Ojciec Krzyśka Dymińskiego nie traci nadziei. Pokazuje, co znalazł w rzece
Mimo że poszukiwania zaginionego Krzyśka Dymińskiego trwają już od 11 miesięcy, jego tata nie traci nadziei, że chłopak się odnajdzie. Mężczyzna sam eksploruje dno Wisły. To zaskakujące, na co trafił.
Krzysiek Dymiński zaginął 11 miesięcy temu
Poszukiwania zaginionego Krzyśka Dymińskiego trwają od 11 miesięcy. Chłopak pewnego dnia wyszedł z domu i od tamtej pory słuch o nim zaginął. Jego tata jednak nie traci nadziei i na własną rękę eksploruje dno Wisły. W tym czasie dokonał już kilku odkryć.
Jeden z lokalnych serwisów podaje, że Krzyśka widziano 13 stycznia 2024 r. w centrum Wielunia (woj. łódzkie). Jego rodzina wystosowała wówczas apel. Na niewiele się to jednak zdało. Chłopaka nadal nie odnaleziono.
Krzyśka Dymińskiego do tej pory nie udało się odnaleźć
16-letni Krzysiek Dymiński jest uznawany za zaginionego od długiego czasu. Chłopak jest poszukiwany od maja 2023 roku.
Nastolatek ostatni raz widziany był dokładnie 27 maja, kiedy to wyszedł z domu w Pogroszewie-Kolonii (woj. mazowieckie). Jak ustalono, miał wówczas wsiąść w autobus linii 713, jadąc w kierunku Warszawy - podaje Onet.
Następnie Krzyśka widziano w kilku miejscach w Warszawie. Jedna z teorii śledczych mówi, że opuścił kraj.

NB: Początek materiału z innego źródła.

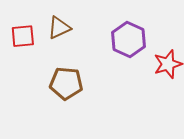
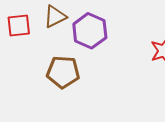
purple hexagon: (129, 40) -> (90, 31), moved

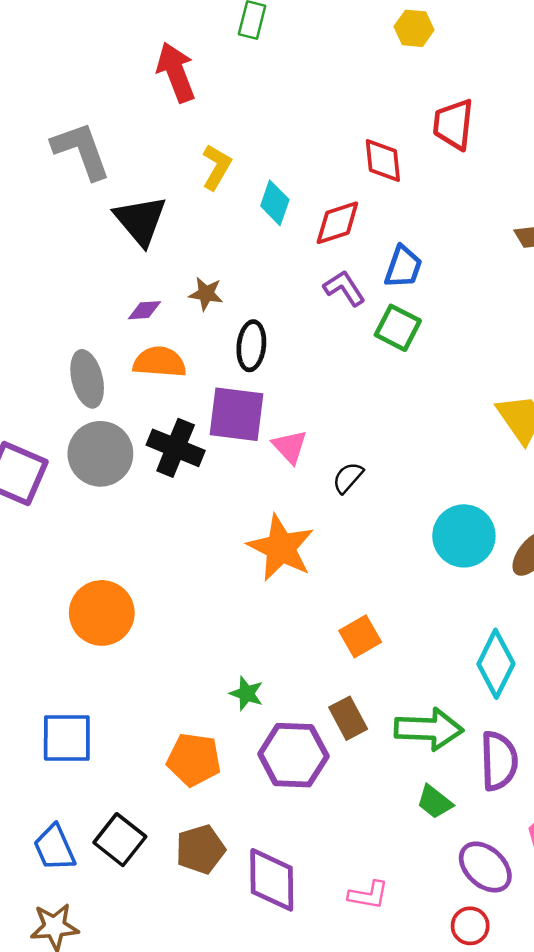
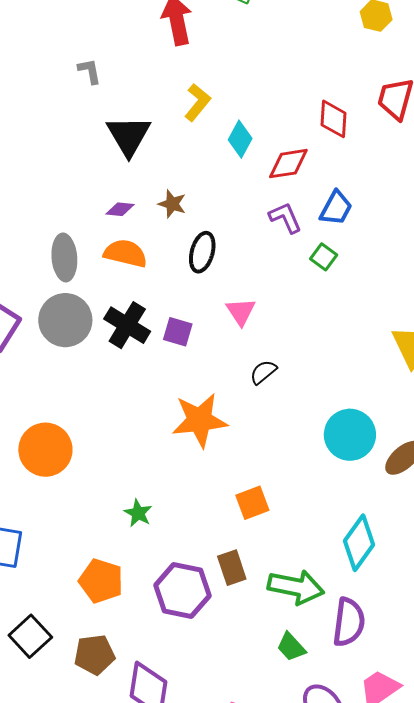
gray L-shape: (81, 151) -> (90, 71), size x0.5
green square: (398, 328) -> (324, 257), size x0.7
purple square: (237, 414) -> (178, 332), moved, size x0.6
pink triangle: (290, 447) -> (241, 312), moved
orange star: (281, 548) -> (200, 420), turned 30
green star: (246, 693) -> (138, 513), moved

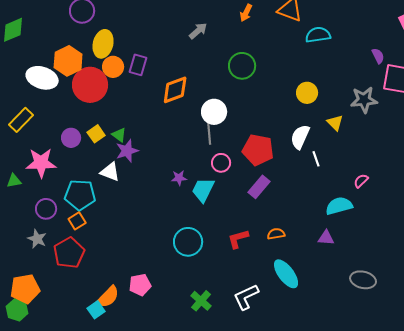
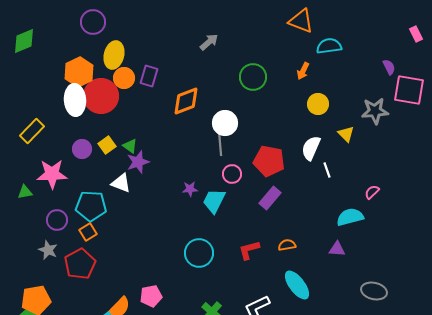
orange arrow: (246, 13) -> (303, 71), moved
white ellipse: (42, 78) -> (75, 100), moved, turned 68

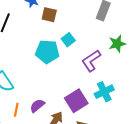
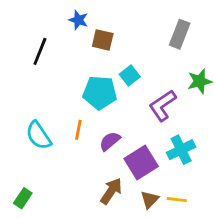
purple semicircle: (37, 106) -> (110, 141), moved
orange line: (16, 110) -> (78, 130), moved

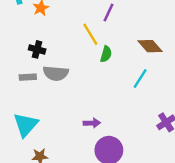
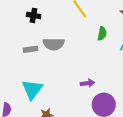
black cross: (37, 49) -> (34, 15), moved
green semicircle: (106, 54) -> (102, 34), moved

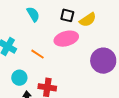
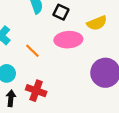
black square: (67, 15) -> (61, 12), moved

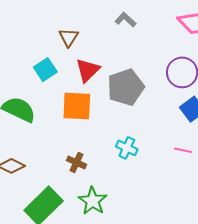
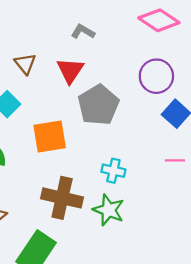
red triangle: (88, 70) -> (70, 70), moved
brown cross: (76, 162) -> (62, 198), size x1.8
green star: (93, 201) -> (109, 210), moved

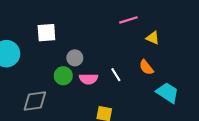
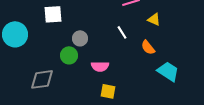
white line: (116, 75) -> (122, 32), moved
pink semicircle: (88, 79) -> (100, 66), moved

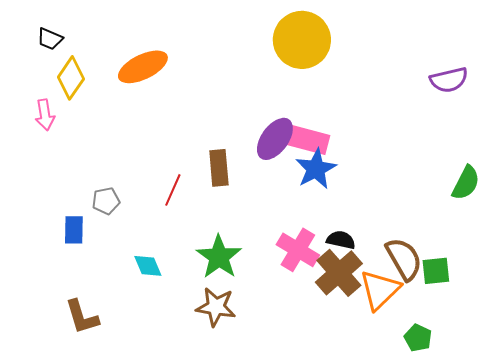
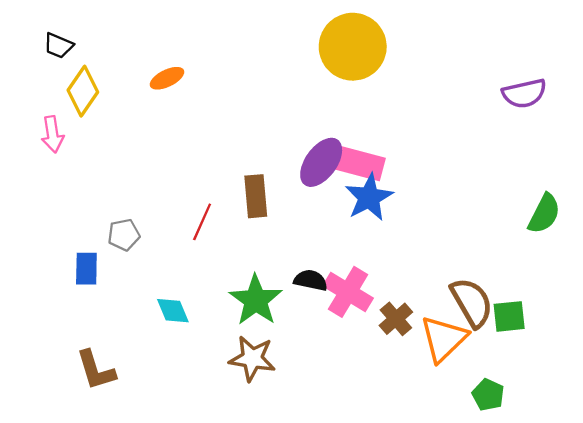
orange ellipse: (143, 67) -> (167, 78), size x0.6
black semicircle: (341, 240) -> (311, 280), moved
brown cross: (339, 273) -> (396, 319), size x0.6

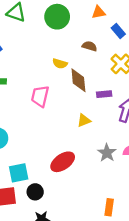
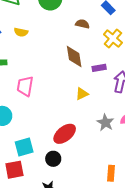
yellow semicircle: (60, 64) -> (21, 32), moved
pink trapezoid: (40, 96) -> (25, 86), moved
black circle: (35, 192) -> (53, 159), moved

Tata Krzyśka Dymińskiego trafił na nowy trop
Z Wisły w ostatnim czasie wyłowiono kilka ciał. Odkrycia jednego z nich dokonał Daniel, tata zaginionego Krzyśka Dymińskiego. Tata Krzyśka odnalazł w rzece ciało zaginionego 34-letniego Damiana.
Wyręczył w tym policję, która takich poszukiwań na rzece nie prowadzi - podaje se.pl
Mężczyzna postanowił pomóc innym rodzinom osób zaginionych. Na stronie internetowej, którą utworzono po zaginięciu jego syna, będzie publikował m.in. listę rzeczy znalezionych w Wiśle.